Compared with usual care, across a wide variety of decisions, patient decision aids likely resulted in better congruence between participants’ informed values for features of options and the choice made(there was moderate-certainty evidence that they helped more adults choose an option that reflected what was most important to them).

Patient decision aids also resulted in large increases in knowledge, accurate risk perceptions and increased participation in decision-making. There was reduced decisional conflict for subscales of feeling uninformed and having unclear personal values.

Consultations were no longer in duration when patient decision aids were used in preparation for the consultation, and they were only 1.5 minutes longer when decision aids were used during the consultation.

Caveat

No studies demonstrated adverse effects in patients exposed to patient decision aids compared with usual care, as indicated by no increase in decision regret or emotional distress.

However, there continues to be inadequate evidence on adherence to the chosen option and on healthcare system effects (eg, cost and resource use). No studies measured preference-linked health outcomes.

Context

Patient decision aids are interventions designed to support people making health decisions when there is more than one option, including status quo (no change).
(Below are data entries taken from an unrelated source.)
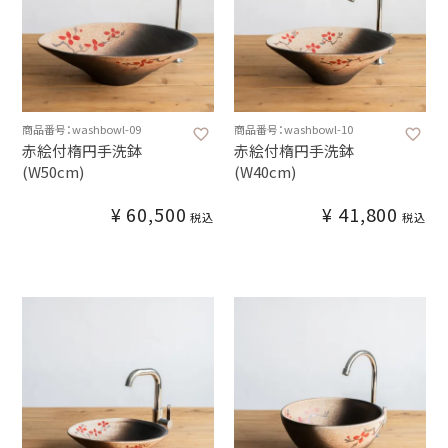
商品番号：washbowl-09
商品番号：washbowl-10
赤絵付楕円手洗鉢
赤絵付楕円手洗鉢
(W50cm)
(W40cm)
¥
60,500
¥
41,800
税込
税込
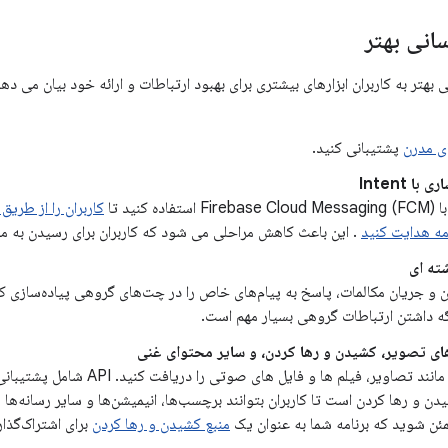
سانی بهتر
 بهتر به کاربران ابزارهای بیشتری برای بهبود ارتباطات و ارائه خود بیان می دهد
ی مدرن
پشتیبانی کنید.
ا Intent
ه کنید تا
کاربران را از طریق
مه هدایت کنید
. این باعث کاهش مراحلی می شود که کاربران برای رسیدن به محت
ته ای
 و جریان مکالمات، پاسخ به پیام‌های خاص را در چت‌های گروهی پیاده‌سازی کن
گه داشتن ارتباطات گروهی بسیار مهم است.
ی تصویر، کشیدن و رها کردن، و سایر محتوای غنی
مانند تصاویر، فیلم ها و فایل های
و رها کردن است تا کاربران بتوانند برچسب‌ها، انیمیشن‌ها و سایر رسانه‌ها را
ن شوید که برنامه شما به عنوان یک
منبع کشیدن و رها کردن
برای اشتراک‌گذار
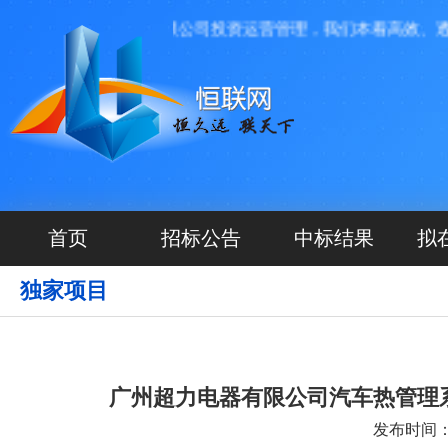
河北源航网络科技有限公司投资运营管理，我们本着高效、透明、
首页
招标公告
中标结果
拟
独家项目
广州超力电器有限公司汽车热管理
发布时间：20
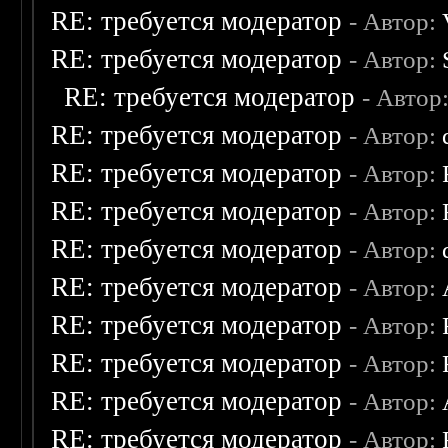
RE: требуется модератор
- Автор:
RE: требуется модератор
- Автор:
RE: требуется модератор
- Автор
RE: требуется модератор
- Автор:
RE: требуется модератор
- Автор:
RE: требуется модератор
- Автор:
RE: требуется модератор
- Автор:
RE: требуется модератор
- Автор:
RE: требуется модератор
- Автор:
RE: требуется модератор
- Автор:
RE: требуется модератор
- Автор:
RE: требуется модератор
- Автор:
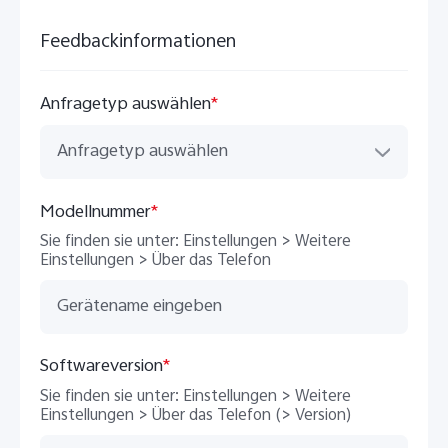
Feedbackinformationen
Anfragetyp auswählen
*
Anfragetyp auswählen
Modellnummer
*
Sie finden sie unter: Einstellungen > Weitere
Einstellungen > Über das Telefon
Softwareversion
*
Sie finden sie unter: Einstellungen > Weitere
Einstellungen > Über das Telefon (> Version)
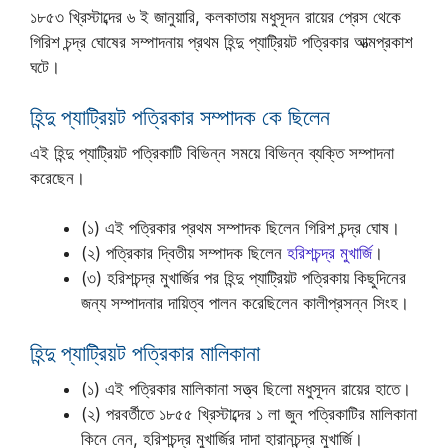
১৮৫৩ খ্রিস্টাব্দের ৬ ই জানুয়ারি, কলকাতায় মধুসূদন রায়ের প্রেস থেকে
গিরিশ চন্দ্র ঘোষের সম্পাদনায় প্রথম হিন্দু প্যাট্রিয়ট পত্রিকার আত্মপ্রকাশ
ঘটে।
হিন্দু প্যাট্রিয়ট পত্রিকার সম্পাদক কে ছিলেন
এই হিন্দু প্যাট্রিয়ট পত্রিকাটি বিভিন্ন সময়ে বিভিন্ন ব্যক্তি সম্পাদনা
করেছেন।
(১) এই পত্রিকার প্রথম সম্পাদক ছিলেন গিরিশ চন্দ্র ঘোষ।
(২) পত্রিকার দ্বিতীয় সম্পাদক ছিলেন
হরিশচন্দ্র মুখার্জি
।
(৩) হরিশচন্দ্র মুখার্জির পর হিন্দু প্যাট্রিয়ট পত্রিকায় কিছুদিনের
জন্য সম্পাদনার দায়িত্ব পালন করেছিলেন কালীপ্রসন্ন সিংহ।
হিন্দু প্যাট্রিয়ট পত্রিকার মালিকানা
(১) এই পত্রিকার মালিকানা সত্ত্ব ছিলো মধুসূদন রায়ের হাতে।
(২) পরবর্তীতে ১৮৫৫ খ্রিস্টাব্দের ১ লা জুন পত্রিকাটির মালিকানা
কিনে নেন, হরিশচন্দ্র মুখার্জির দাদা হারানচন্দ্র মুখার্জি।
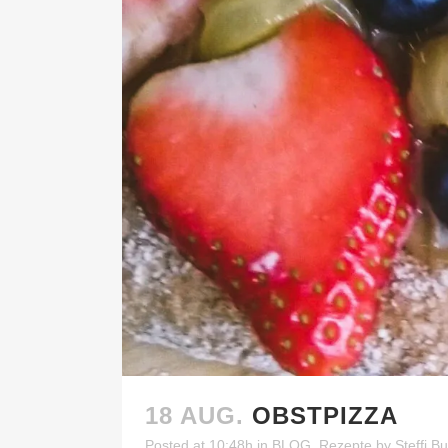
18 AUG.
OBSTPIZZA
Posted at 10:48h
in
BLOG
,
Rezepte
by
Steffi B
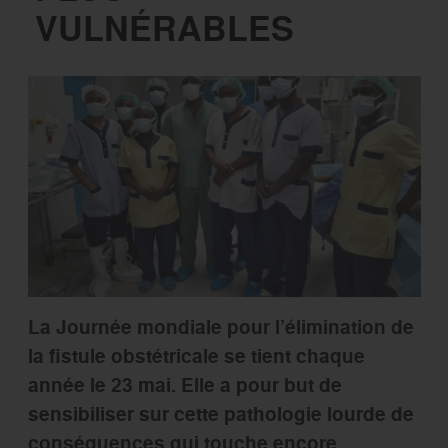
VULNÉRABLES
La Journée mondiale pour l’élimination de
la fistule obstétricale se tient chaque
année le 23 mai. Elle a pour but de
sensibiliser sur cette pathologie lourde de
conséquences qui touche encore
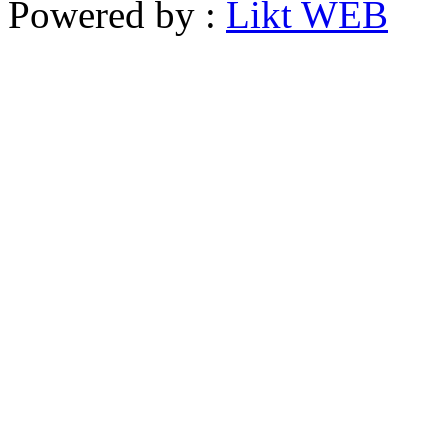
Powered by :
Likt WEB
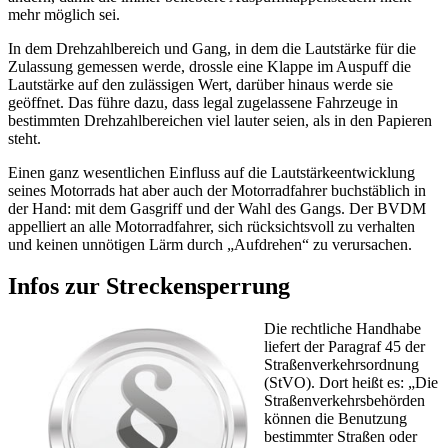
mehr möglich sei.
In dem Drehzahlbereich und Gang, in dem die Lautstärke für die
Zulassung gemessen werde, drossle eine Klappe im Auspuff die
Lautstärke auf den zulässigen Wert, darüber hinaus werde sie
geöffnet. Das führe dazu, dass legal zugelassene Fahrzeuge in
bestimmten Drehzahlbereichen viel lauter seien, als in den Papieren
steht.
Einen ganz wesentlichen Einfluss auf die Lautstärkeentwicklung
seines Motorrads hat aber auch der Motorradfahrer buchstäblich in
der Hand: mit dem Gasgriff und der Wahl des Gangs. Der BVDM
appelliert an alle Motorradfahrer, sich rücksichtsvoll zu verhalten
und keinen unnötigen Lärm durch „Aufdrehen“ zu verursachen.
Infos zur Streckensperrung
Die rechtliche Handhabe
liefert der Paragraf 45 der
Straßenverkehrsordnung
(StVO). Dort heißt es: „Die
Straßenverkehrsbehörden
können die Benutzung
bestimmter Straßen oder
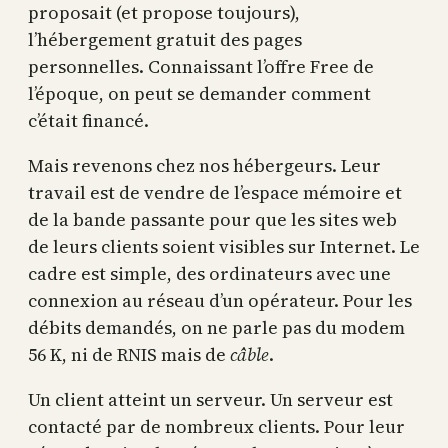
proposait (et propose toujours),
l’hébergement gratuit des pages
personnelles. Connaissant l’offre Free de
l’époque, on peut se demander comment
c’était financé.
Mais revenons chez nos hébergeurs. Leur
travail est de vendre de l’espace mémoire et
de la bande passante pour que les sites web
de leurs clients soient visibles sur Internet. Le
cadre est simple, des ordinateurs avec une
connexion au réseau d’un opérateur. Pour les
débits demandés, on ne parle pas du modem
56 K, ni de RNIS mais de
câble
.
Un client atteint un serveur. Un serveur est
contacté par de nombreux clients. Pour leur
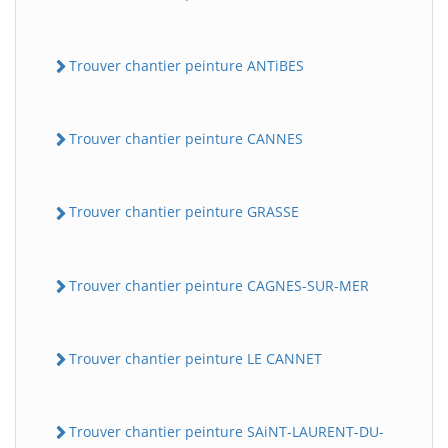
Trouver chantier peinture ANTiBES
Trouver chantier peinture CANNES
Trouver chantier peinture GRASSE
Trouver chantier peinture CAGNES-SUR-MER
Trouver chantier peinture LE CANNET
Trouver chantier peinture SAiNT-LAURENT-DU-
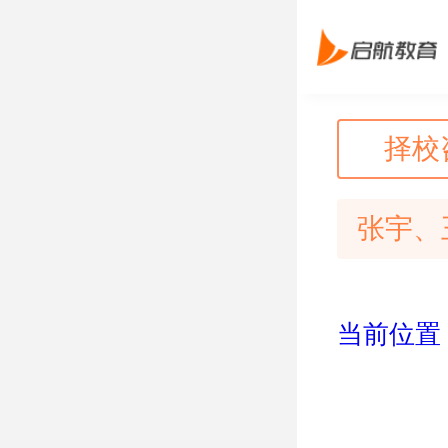
择校
张宇、
当前位置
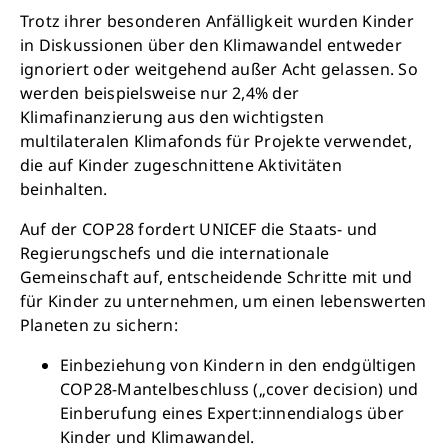
Trotz ihrer besonderen Anfälligkeit wurden Kinder
in Diskussionen über den Klimawandel entweder
ignoriert oder weitgehend außer Acht gelassen. So
werden beispielsweise nur 2,4% der
Klimafinanzierung aus den wichtigsten
multilateralen Klimafonds für Projekte verwendet,
die auf Kinder zugeschnittene Aktivitäten
beinhalten.
Auf der COP28 fordert UNICEF die Staats- und
Regierungschefs und die internationale
Gemeinschaft auf, entscheidende Schritte mit und
für Kinder zu unternehmen, um einen lebenswerten
Planeten zu sichern:
Einbeziehung von Kindern in den endgültigen
COP28-Mantelbeschluss („cover decision) und
Einberufung eines Expert:innendialogs über
Kinder und Klimawandel.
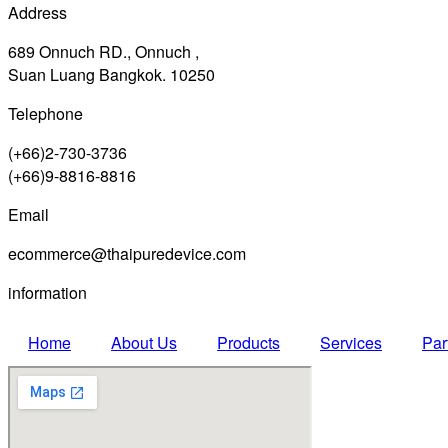
Address
689 Onnuch RD., Onnuch ,
Suan Luang Bangkok. 10250
Telephone
(+66)2-730-3736
(+66)9-8816-8816
Email
ecommerce@thaipuredevice.com
information
Home
About Us
Products
Services
Par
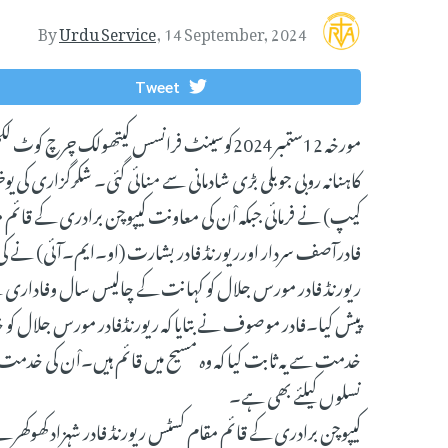
By
Urdu Service
,
14 September, 2024
Tweet
مورخہ 12ستمبر2024کوسینٹ فرانسس کیتھولک 
کاہنانہ روبی جوبلی بڑی شادمانی سے منائی گئی۔ شکرگزاری ک
کیپ) نے فرمائی جبکہ اْن کی معاونت کیپوچن برادری کے قائم مقا
فادرآصف سردار اورریورنڈ فادر بشارت (او۔ایم۔آئی) نے 
ریورنڈ فادر مورس جلال کو کہانت کے چالیس سال وفاداری سے 
پیش کیا۔فادر موصوف نے بتایا کہ ریورنڈفادر مورس جلال کو خد
خدمت سے یہ ثابت کیا کہ وہ مسیح میں قائم ہیں۔اْن کی خدمت 
نسلوں کیلئے بھی ہے۔
کیپوچن برادری کے قائم مقام کسٹس ریورنڈ فادر شہزاد کھوکھر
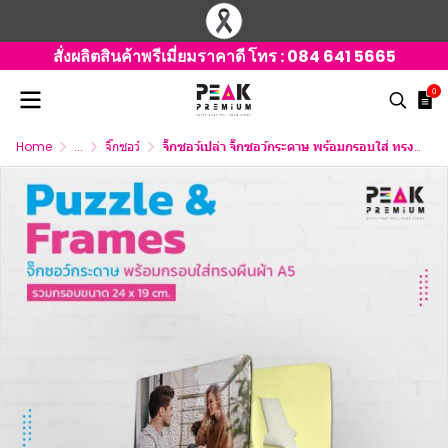
สั่งผลิตสินค้าพรีเมี่ยมราคาดี โทร :
084 641 5665
0
Home
...
จิ๊กซอว์
จิ๊กซอว์เปล่า จิ๊กซอว์กระดาษ พร้อมกรอบใส่ ทรงเหลี่ยมผืนผ้า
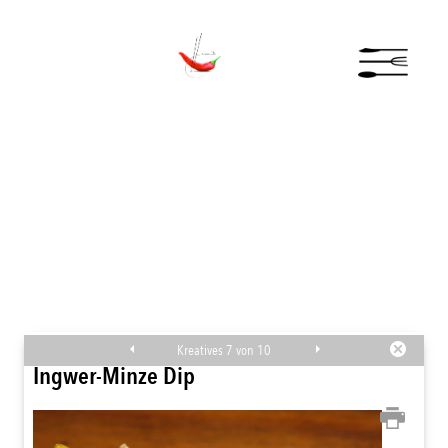
Kreatives 7 von 10
Ingwer-Minze Dip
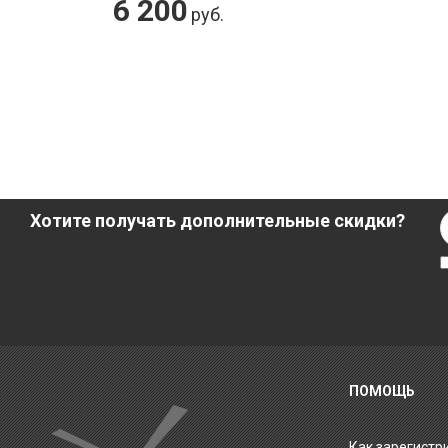
6 200
руб.
Хотите получать дополнительные скидки?
ПОМОЩЬ
Как зарегистр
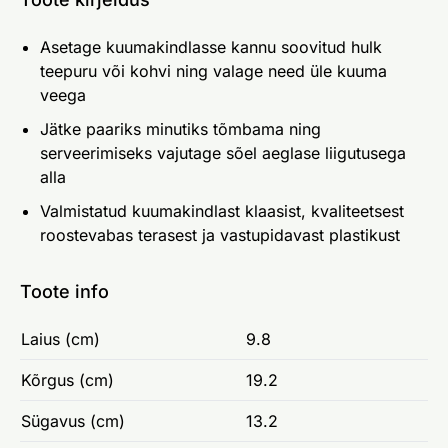
Asetage kuumakindlasse kannu soovitud hulk
teepuru või kohvi ning valage need üle kuuma
veega
Jätke paariks minutiks tõmbama ning
serveerimiseks vajutage sõel aeglase liigutusega
alla
Valmistatud kuumakindlast klaasist, kvaliteetsest
roostevabas terasest ja vastupidavast plastikust
Toote info
Laius (cm)
9.8
Kõrgus (cm)
19.2
Sügavus (cm)
13.2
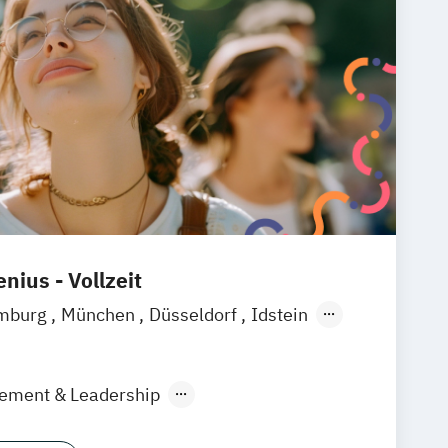
nius - Vollzeit
mburg
München
Düsseldorf
Idstein
rt am Main
Köln
Wiesbaden
raunschweig
Erfurt
gement & Leadership
nt und Digitales Marketing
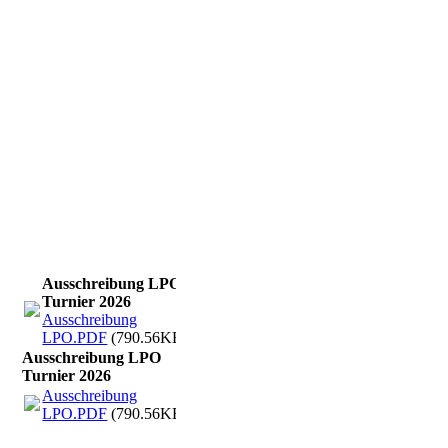
LPO-Turnier_67juni26-2
Ausschreibung LPO
Turnier 2026
Ausschreibung
LPO.PDF
(790.56KB)
Ausschreibung LPO
Turnier 2026
Ausschreibung
LPO.PDF
(790.56KB)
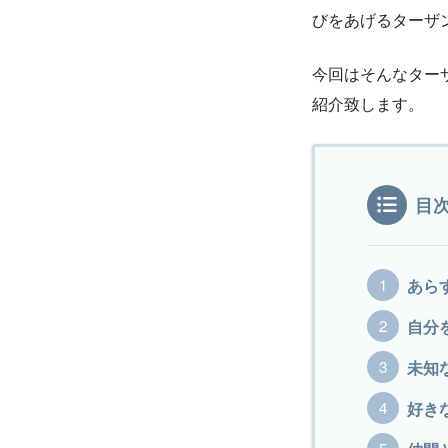
びをあげるターザ
今回はそんなター
紹介致します。
目
あら
自分
未知
好き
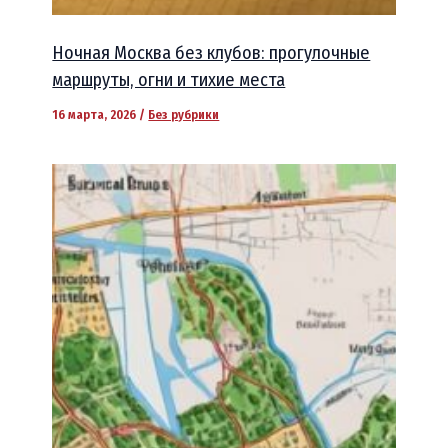
Ночная Москва без клубов: прогулочные
маршруты, огни и тихие места
16 марта, 2026
/
Без рубрики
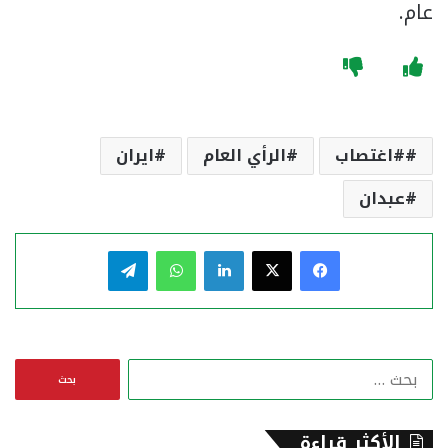
عام.
#اغتصاب
الرأي العام
ايران
عبدان
فيسبوك
‫X
لينكدإن
واتساب
تيلقرام
ا
ل
ب
ح
الأكثر قراءة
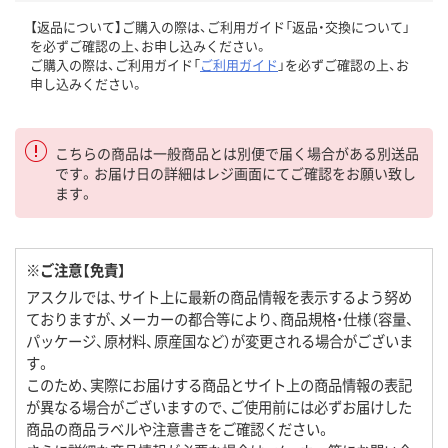
【返品について】ご購入の際は、ご利用ガイド「返品・交換について」
を必ずご確認の上、お申し込みください。
ご購入の際は、ご利用ガイド「
ご利用ガイド
」を必ずご確認の上、お
申し込みください。
こちらの商品は一般商品とは別便で届く場合がある別送品
です。お届け日の詳細はレジ画面にてご確認をお願い致し
ます。
※ご注意【免責】
アスクルでは、サイト上に最新の商品情報を表示するよう努め
ておりますが、メーカーの都合等により、商品規格・仕様（容量、
パッケージ、原材料、原産国など）が変更される場合がございま
す。
このため、実際にお届けする商品とサイト上の商品情報の表記
が異なる場合がございますので、ご使用前には必ずお届けした
商品の商品ラベルや注意書きをご確認ください。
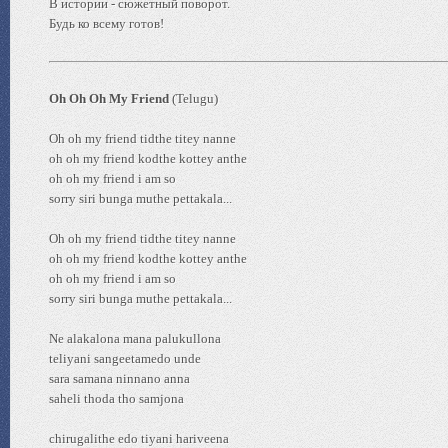
В истории - сюжетный поворот.
Будь ко всему готов!
Oh Oh Oh My Friend
(Telugu)
Oh oh my friend tidthe titey nanne
oh oh my friend kodthe kottey anthe
oh oh my friend i am so
sorry siri bunga muthe pettakala...
Oh oh my friend tidthe titey nanne
oh oh my friend kodthe kottey anthe
oh oh my friend i am so
sorry siri bunga muthe pettakala...
Ne alakalona mana palukullona
teliyani sangeetamedo unde
sara samana ninnano anna
saheli thoda tho samjona
chirugalithe edo tiyani hariveena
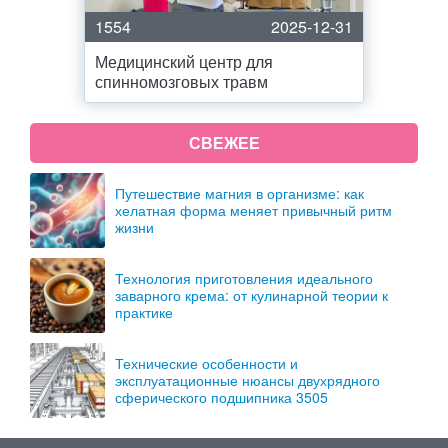
1554
2025-12-31
Медицинский центр для
спинномозговых травм
СВЕЖЕЕ
Путешествие магния в организме: как
хелатная форма меняет привычный ритм
жизни
Технология приготовления идеального
заварного крема: от кулинарной теории к
практике
Технические особенности и
эксплуатационные нюансы двухрядного
сферического подшипника 3505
They are pamphlets, videos or web-based resources that clearly identify the healthcare decision to be made, provide evidence-based information about the options and associated benefits and harms, and help people clarify which features of the options are most important to them.

Decision aids are designed to enhance and supplement consultation with the clinician, not replace it.

Cochrane Systematic Review

Stacey D, et al. Decision aids for people facing health treatment or screening decisions. Cochrane Database Syst Rev 2024;1:CD001431. This review contains 209 trials with a total of 107,698 participants.